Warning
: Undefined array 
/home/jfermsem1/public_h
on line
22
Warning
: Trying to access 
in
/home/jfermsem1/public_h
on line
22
=======
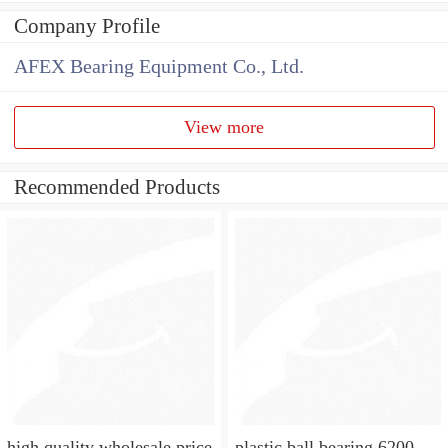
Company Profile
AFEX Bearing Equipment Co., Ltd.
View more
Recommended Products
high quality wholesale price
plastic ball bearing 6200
=======
→ The task:
In the material above, find the line containing "high quality wholesale price" and the line containing "plastic ball bearing 6200", then write out exactly those two lines and every line between them, and nothing more.

→ Solution for this exercise:
high quality wholesale price
plastic ball bearing 6200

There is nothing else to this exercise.